#### To-do item:
Copy out the lines below, from the one containing "The Hutchinson Tribune • PO Box 10 • Hutchins" through the last line, without the pictures.

#### Information provided:
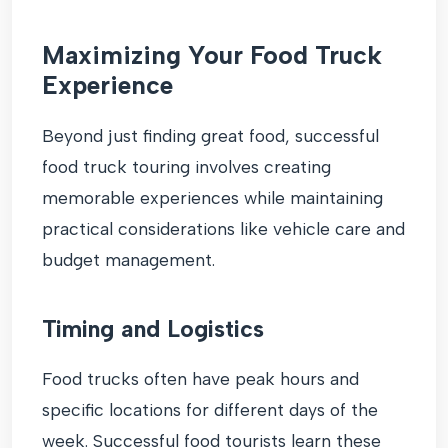
Maximizing Your Food Truck
Experience
Beyond just finding great food, successful
food truck touring involves creating
memorable experiences while maintaining
practical considerations like vehicle care and
budget management.
Timing and Logistics
Food trucks often have peak hours and
specific locations for different days of the
week. Successful food tourists learn these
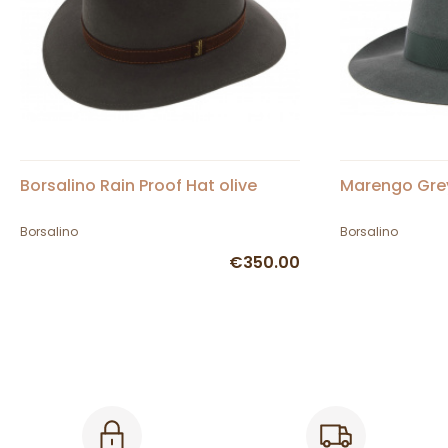
Borsalino Rain Proof Hat olive
Marengo Grey
Borsalino
Borsalino
€350.00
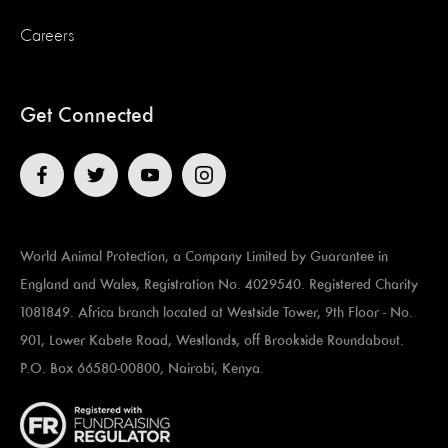
Careers
Get Connected
World Animal Protection, a Company Limited by Guarantee in
England and Wales, Registration No. 4029540. Registered Charity
1081849. Africa branch located at ​​​​​Westside Tower, 9th Floor - No.
901, Lower Kabete Road, Westlands, off Brookside Roundabout.
P.O. Box 66580-00800, Nairobi, Kenya.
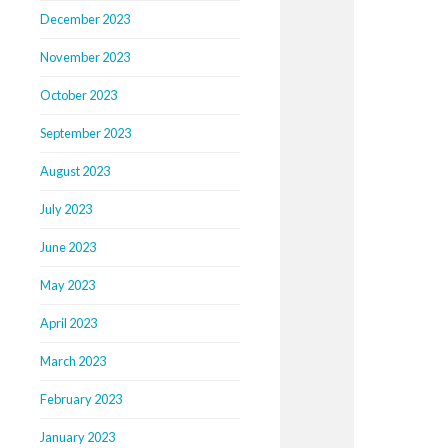
December 2023
November 2023
October 2023
September 2023
August 2023
July 2023
June 2023
May 2023
April 2023
March 2023
February 2023
January 2023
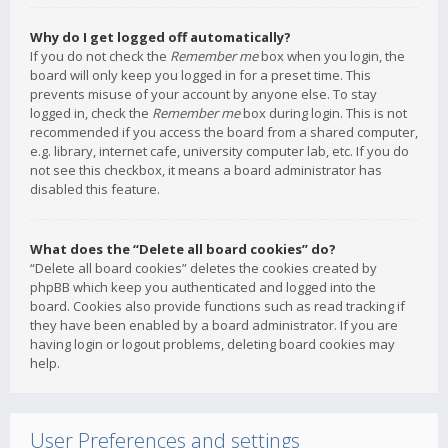
Why do I get logged off automatically?
If you do not check the
Remember me
box when you login, the
board will only keep you logged in for a preset time. This
prevents misuse of your account by anyone else. To stay
logged in, check the
Remember me
box during login. This is not
recommended if you access the board from a shared computer,
e.g. library, internet cafe, university computer lab, etc. If you do
not see this checkbox, it means a board administrator has
disabled this feature.
What does the “Delete all board cookies” do?
“Delete all board cookies” deletes the cookies created by
phpBB which keep you authenticated and logged into the
board. Cookies also provide functions such as read tracking if
they have been enabled by a board administrator. If you are
having login or logout problems, deleting board cookies may
help.
User Preferences and settings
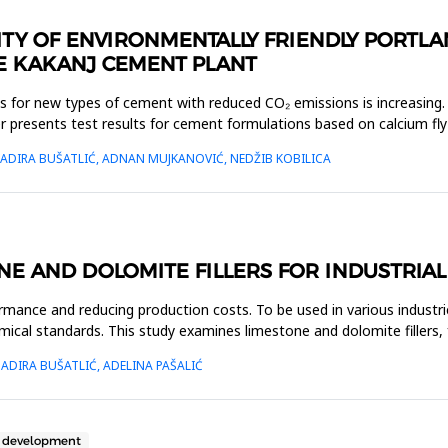
ILITY OF ENVIRONMENTALLY FRIENDLY PORT
THE KAKANJ CEMENT PLANT
ons for new types of cement with reduced CO₂ emissions is increasin
 presents test results for cement formulations based on calcium fly
NADIRA BUŠATLIĆ, ADNAN MUJKANOVIĆ, NEDŽIB KOBILICA
E AND DOLOMITE FILLERS FOR INDUSTRIAL
ormance and reducing production costs. To be used in various industries
emical standards. This study examines limestone and dolomite fillers,
ADIRA BUŠATLIĆ, ADELINA PAŠALIĆ
e development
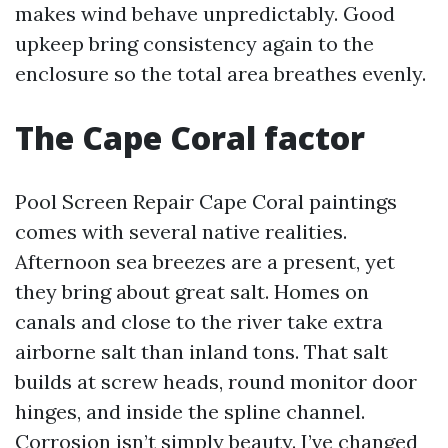
makes wind behave unpredictably. Good
upkeep bring consistency again to the
enclosure so the total area breathes evenly.
The Cape Coral factor
Pool Screen Repair Cape Coral paintings
comes with several native realities.
Afternoon sea breezes are a present, yet
they bring about great salt. Homes on
canals and close to the river take extra
airborne salt than inland tons. That salt
builds at screw heads, round monitor door
hinges, and inside the spline channel.
Corrosion isn’t simply beauty. I’ve changed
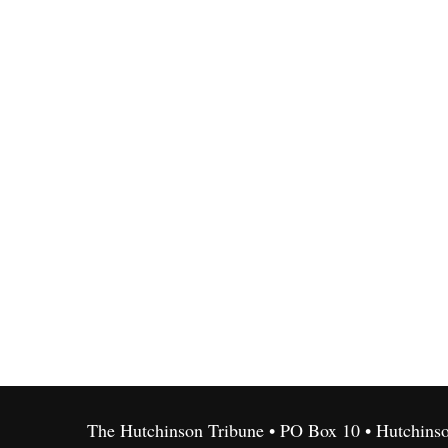
The Hutchinson Tribune • PO Box 10 • Hutchins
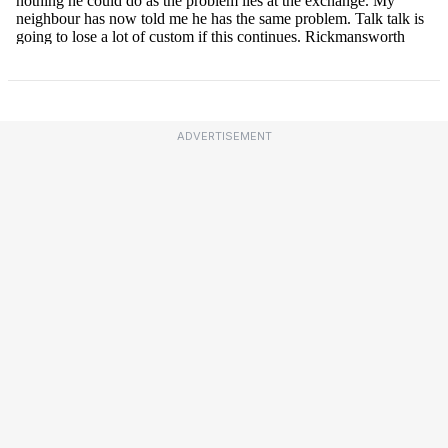
ADVERTISEMENT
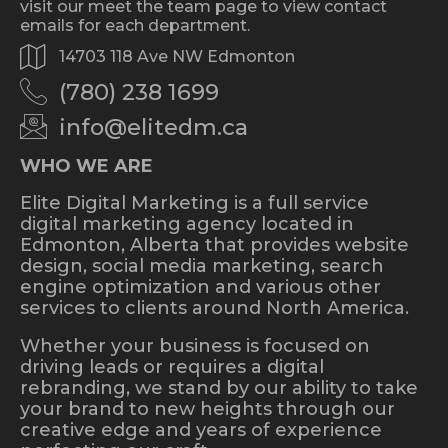
visit our meet the team page to view contact
emails for each department.
14703 118 Ave NW Edmonton
(780) 238 1699
info@elitedm.ca
WHO WE ARE
Elite Digital Marketing is a full service
digital marketing agency located in
Edmonton, Alberta that provides website
design, social media marketing, search
engine optimization and various other
services to clients around North America.
Whether your business is focused on
driving leads or requires a digital
rebranding, we stand by our ability to take
your brand to new heights through our
creative edge and years of experience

#### Finished task:
The Hutchinson Tribune • PO Box 10 • Hutchins
ADVERTISEMENT
visit our meet the team page to view contact
emails for each department.
14703 118 Ave NW Edmonton
(780) 238 1699
info@elitedm.ca
WHO WE ARE
Elite Digital Marketing is a full service
digital marketing agency located in
Edmonton, Alberta that provides website
design, social media marketing, search
engine optimization and various other
services to clients around North America.
Whether your business is focused on
driving leads or requires a digital
rebranding, we stand by our ability to take
your brand to new heights through our
creative edge and years of experience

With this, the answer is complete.